Holy power-prog, blackened death folk metal, Batman. This album was a late discovery (as often happens with the unsigned) and repeated listens might have pushed it further up the ladder. A stunning debut record from Pennsylvania’s Lör.  There are so many wondrous aspects that make this record an instant break out debut and so little space to write. It’s like the members of Lör got together and said, “Hey, just for fun, let’s blow everybody’s fucking minds.” Every track takes the listener on a dizzying sonic journey, and each new listen will reveal greater nuance. If there is a single gripe about this album it is the stifled production and engineering that too many independent releases suffer from. That said, you must listen to this record. Do it now!  — RR

  1. Adam McAuley says

    The Ex Deo album deserves it’s place on the list. I also like that you put Ne Obliviscaris so high.

    1. Rustyn Rose says

      Glad you enjoyed the list! Who was your top pick in 2017?

      1. Adam McAuley says

        Ne Obliviscaris

  2. Maven Rena says

    Hello Metal Nation and here is my (Maven Renā) added 411 …

    I believe Motionless In White should have been higher up on this list, well in my opinion anyway.
    Other additions (as I had previously relayed to RR) are:

    While She Sleeps ~ You Are We – The band left their record label and decided to self-release You Are We themselves. They did eventually sign to a couple of independent labels, I’d imagine if for no other reason than to help with distribution and marketing. Under these circumstances you really have to believe in your band and your music and this album is pure melodic metalcore awesomeness. With the strength of songs like the title track, “Hurricane” and “Silence Speaks” (which features Oli Sykes of Bring Me the Horizon) this album is solid start to finish.

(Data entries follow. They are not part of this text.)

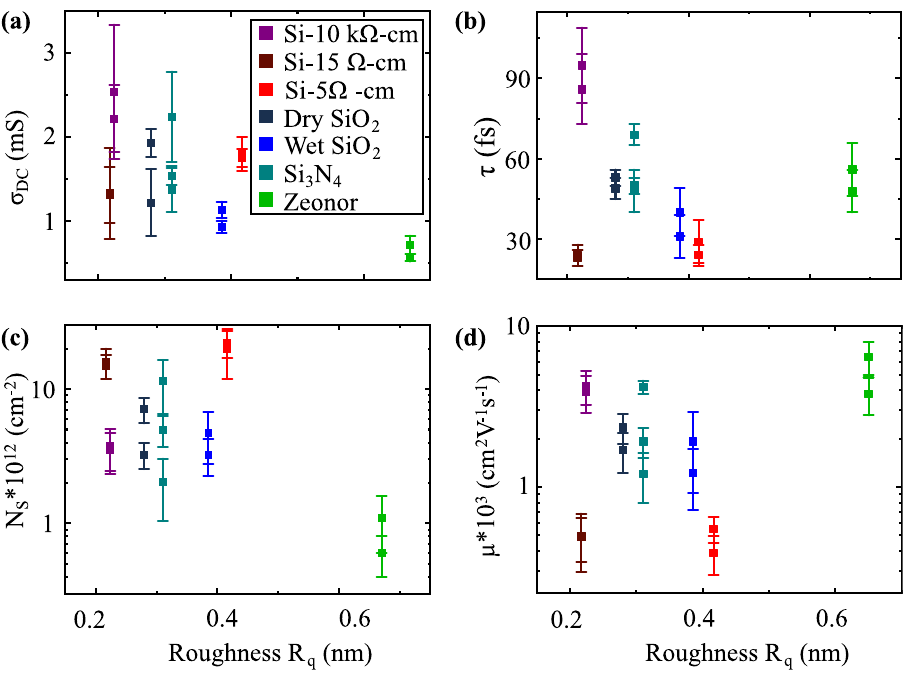
Figure 5. Experimentally measured transport parameters plotted as a function of the substrate roughness R q : ( a ) DC conductivity σ DC, ( b ) scattering time τ , ( c ) carrier density N S , and ( d ) mobility μ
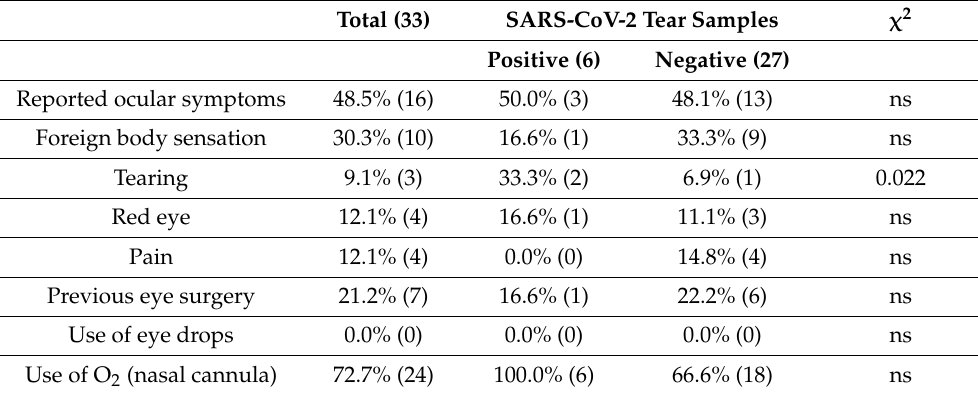
Table 2. Ocular symptoms were reported on high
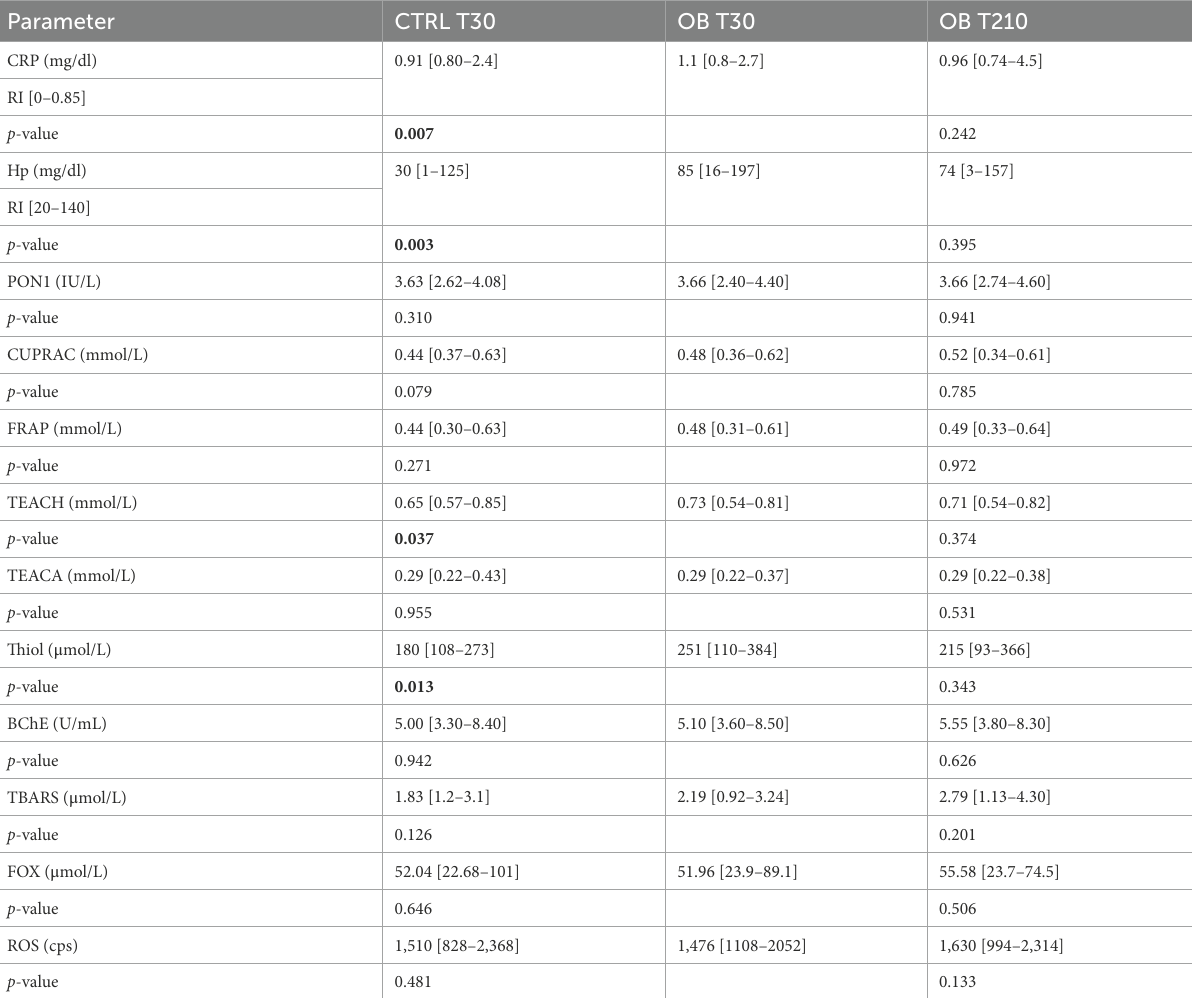
TABLE 4 Serum concentrations of acute phase proteins (CRP and Hp), inflammatory and oxidative stress biomarkers (median [range]) in obese ( n = 16) and lean ( n = 15) dogs fed the same experimental diet, without caloric restriction, for 30 days (phase 1 of the study), and in the same obese dogs after 180 days of caloric restriction (phase 2 of the study).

    Counterparts ~ You’re Not You Anymore – I had never even heard of Counterparts before seeing them live on the 2017 Warped Tour and I was seriously impressed by their live show. The band has gone through a ton of lineup changes but it is still obviously going strong. You’re Not You Anymore is not a long album, but it is focused, emotionally concentrated and dare I say it even has melodies and a catchy chorus or two (while never losing their hardcore edge of course) with songs like “Haunt Me,” “A Memory Misread” and “Fragile Limbs.”

    A couple of more that land more on the Hard Rock side are:

    Falling In Reverse ~ Coming Home – I firmly believe that FIR can no longer be called solely a metalcore band by any means and undoubtedly this is Ronnie Radke’s band since he is the only remaining original member. Coming Home is musically brilliant and beautiful lyrically. Radke has always been honest in his songs but this album seems even more raw; he puts his fears, his flaws and his talent out there with songs like “Loser,” “Broken,” and the emotional “I Don’t Mind.” I know Radke had a reason for the order in which the tracks are listed but I would have liked a couple of shall we say song line-up changes for listening pleasure but overall Falling In Reverse has grown exponentially musically since its inception.

    Asking Alexandria ~ Asking Alexandria (self-titled) – This is another band that can no longer be put in the metalcore genre anymore; however, a few tracks like “Into The Fire,” “Rise Up” and “Room 138” are very “Asking Alexandria” sounding and still hold metalcore elements. I’ll just say there are some seriously epic songs on the album. I’ll admit that the flow could use some tweaks and it could use some, shall we say, objective edits but overall this is a pretty great album. It is melodic, the hooks are on point and it is an easy listen. I mean the first time I heard “Under Denver” it gave me chills and “Alone in a Room” can I just say I love it. In my opinion this album is a thousand times better than The Black, their last offering without Danny Worsnop. I am glad that the band and Worsnop buried the hatchet and now that The Snop is back that something special has returned.